Annaleise further challenged herself along with her admiration and love of the kids at Campfire Circle; she decided once again to raise funds. She along with her Team and supportive parents and siblings prepared the logistics for the first person to cross central Lake Erie, departing from Erie, Pa to Port Dover, Ontario a swimming distance of approx 75 km. Annaleise tirelessly dedicated her spare time in the months leading up to her swim promoting her swim and her book (see below) at various venues she was invited to as a guest.

On July 25, 2014 Annaleise departed Erie, PA with her water crew swimming towards her destination, Port Dover, Ontario. At approx 5:30am due to high winds, waves and strong Lake Erie currents coming off of Long Point; Annaleise touch ground on the tip of Long Point making it her second successful lake crossing. She had swum 22 1/2 hrs and a distance of 42.2 km.

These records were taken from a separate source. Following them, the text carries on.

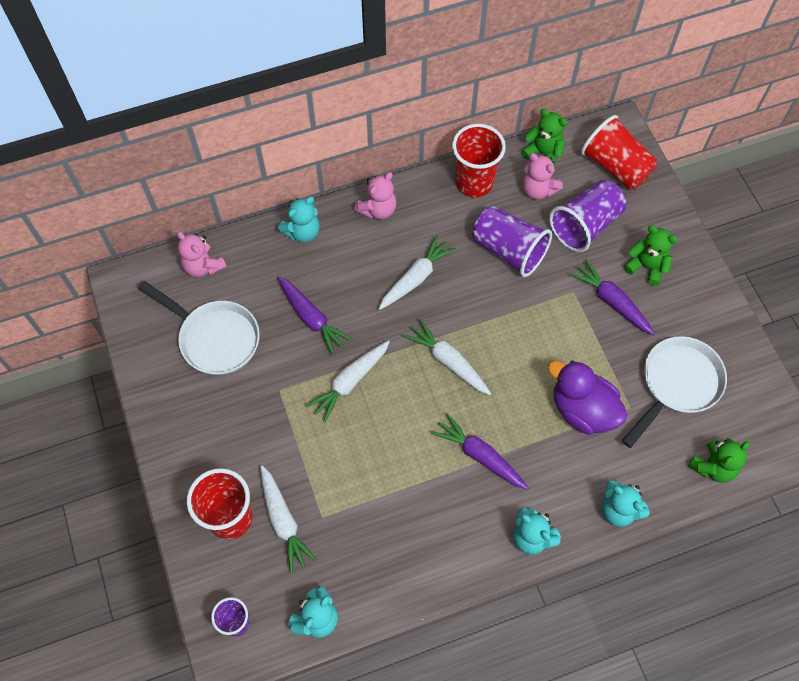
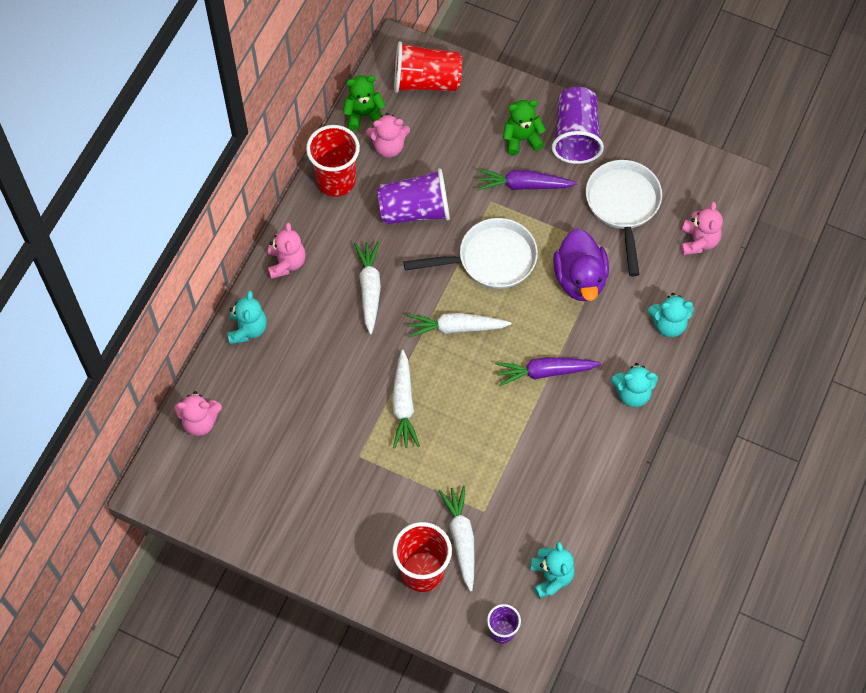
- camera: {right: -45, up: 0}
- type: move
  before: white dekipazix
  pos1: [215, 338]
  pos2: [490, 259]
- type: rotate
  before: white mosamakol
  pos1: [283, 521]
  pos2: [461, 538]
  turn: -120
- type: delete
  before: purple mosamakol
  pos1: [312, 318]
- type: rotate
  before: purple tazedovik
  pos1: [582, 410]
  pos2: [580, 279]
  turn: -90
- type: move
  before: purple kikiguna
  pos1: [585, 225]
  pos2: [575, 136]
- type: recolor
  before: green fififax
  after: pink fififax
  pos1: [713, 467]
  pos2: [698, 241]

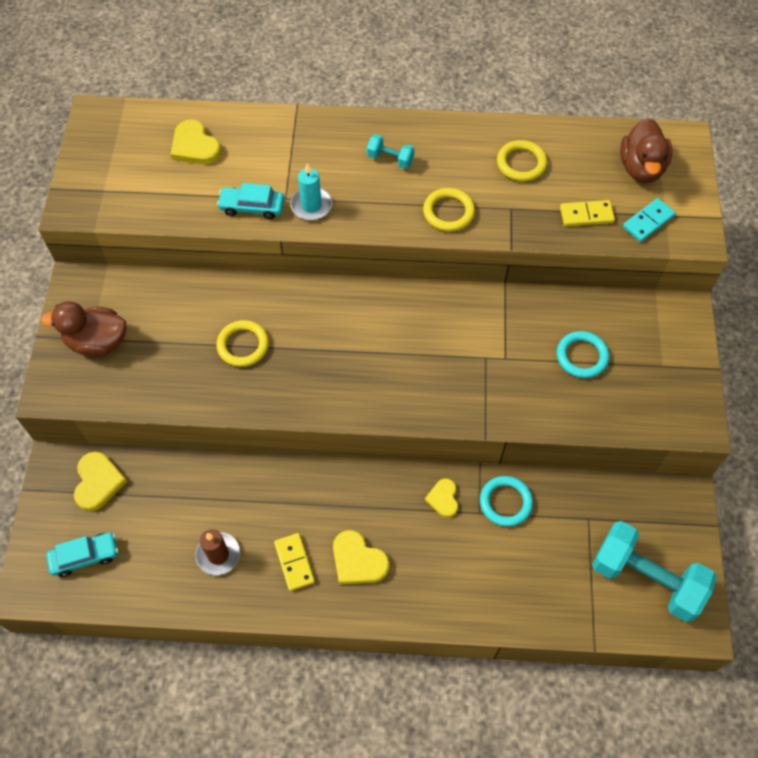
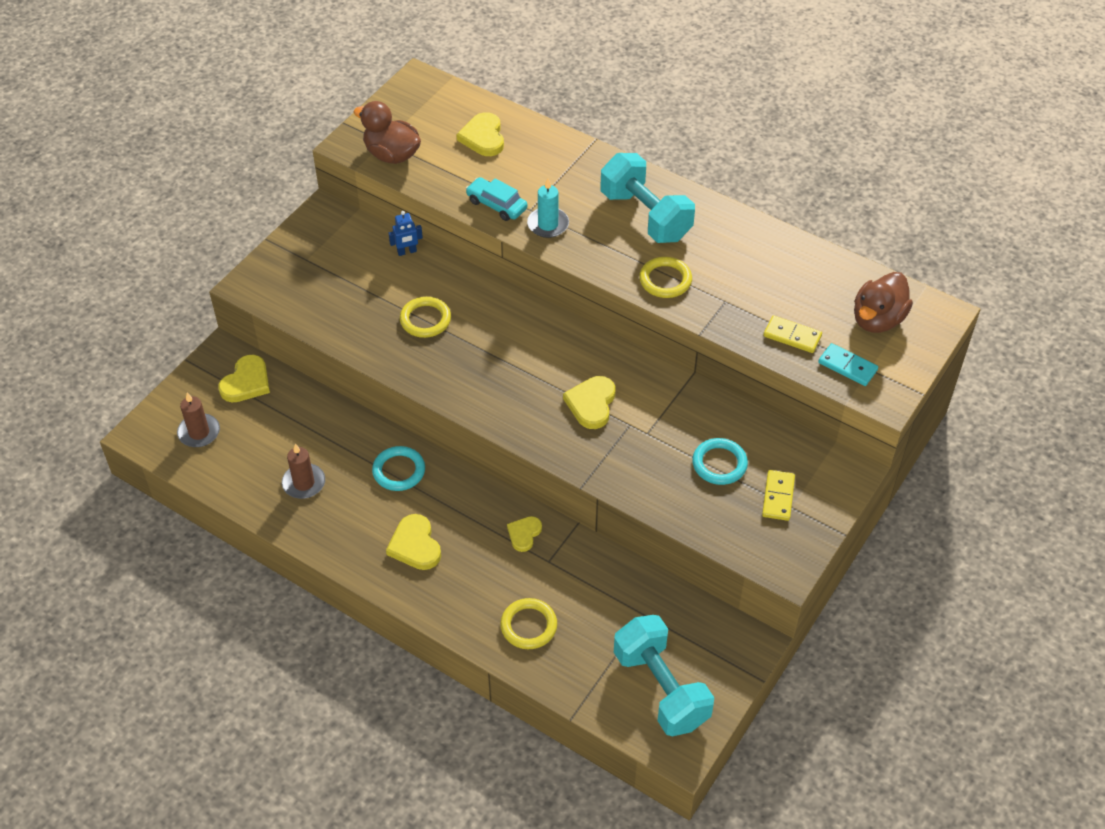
- camera: {right: 30, up: -10}
- type: move
  before: brown tazedovik
  pos1: [97, 342]
  pos2: [392, 154]
- type: replace
  before:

Annaleise was determined to complete her initial goal to swim to Port, Dover Ontario and sticking to her motto "NEVER GIVE UP" she continued her remaining swim on September 1, 2014 from where she left of at Long Point to Port Dover, a distance of 30 km and a time of 12hr 12mins. She was welcomed and cheered by the thousands that attended along with the media that was covering her story.

During her swims across Lake Erie, Annaleise raised approx $230,000 for Camp Trillium; her combined total of her two swims is just under half a million dollars and growing; as she voluntarily attends many functions, engagements and requests to attend various venues as a specials guest.

== Book ==

Leading up to her Lake Erie swim, Annaleise was promoting her book she jointly authored with famed Canadian author Deborah Ellis "Annaleise Carr: How I Conquered Lake Ontario to Help Kids Battling Cancer". The book was written to reflect on her growing up as a swimmer and her swim across Lake Ontario; written in a format the struggles and challenges she faced crossing Lake Ontario comparative to the struggles and challenges of a young Cancer patient faces but on a longer term. Annaleise's love for the kids at Camp Trillium and knowing the daily long-term challenges they and their families faced pushed her to continue her journey.

== Awards and accolades ==

- World Open Water Swimming Association (WOWSA) Woman of the year in 2012.
- Queen Elizabeth II Diamond Jubilee Medal,
- Ontario Lieutenant Governor's Community Volunteer Pin
- 2012 & 2014 Ontario Junior Citizen of the Year (first person to be named with this honour twice)
- 2012 Canadian Sport Awards Spirit of Sport Story of the Year
- 2012 Inductee into the Norfolk County Sports Hall of Recognition
- 2012 TVO Kids "Super Citizen" Award
- #10 on CTV Kitchener Top 10 Stories of 2012
- In the 20 of 2012 on CHCH TV
- Finalist for Global Marathon Swimming Awards 2012 Solo Swim of the Year (Female)
- Simcoe & District Chamber of Commerce Community Service Award
- Rotary International Paul Harris Fellowship
- Lions International Melvin Jones Fellowship
- 2013 Independent Order of Foresters International Fraternal President's Award
- 2013 Honorary Commissioner of the Inaugural Maple Leaf sports & Entertainment Team Up challenge
- 2014 Haldimand/Norfolk Soroptimist "Violet Richardson Award" winner
- Named a member of Ripley's Aquarium Canada "Marine Teen" Youth Advisory Council
- 2014 Dr. Brian Luke Spirit of Trillium Award
- Presented the Peace Tower Canadian Flag from September 1, 2014 by Minister Diane Findley MP on behalf of PM Stephen Harper

== Notes ==

Trinity Arsenault became the youngest person to cross Lake Ontario on the "Traditional Route" on August 4, 2014, at 14 years 71 days old. Annaleise was 14 years 158 days old when she broke the previous record. Natalie Lambert at 14 years, 27 days in 2007 completed a 54 km crossing in 23:15 on a more easterly route surrounded by islands in the Kingston, ON area.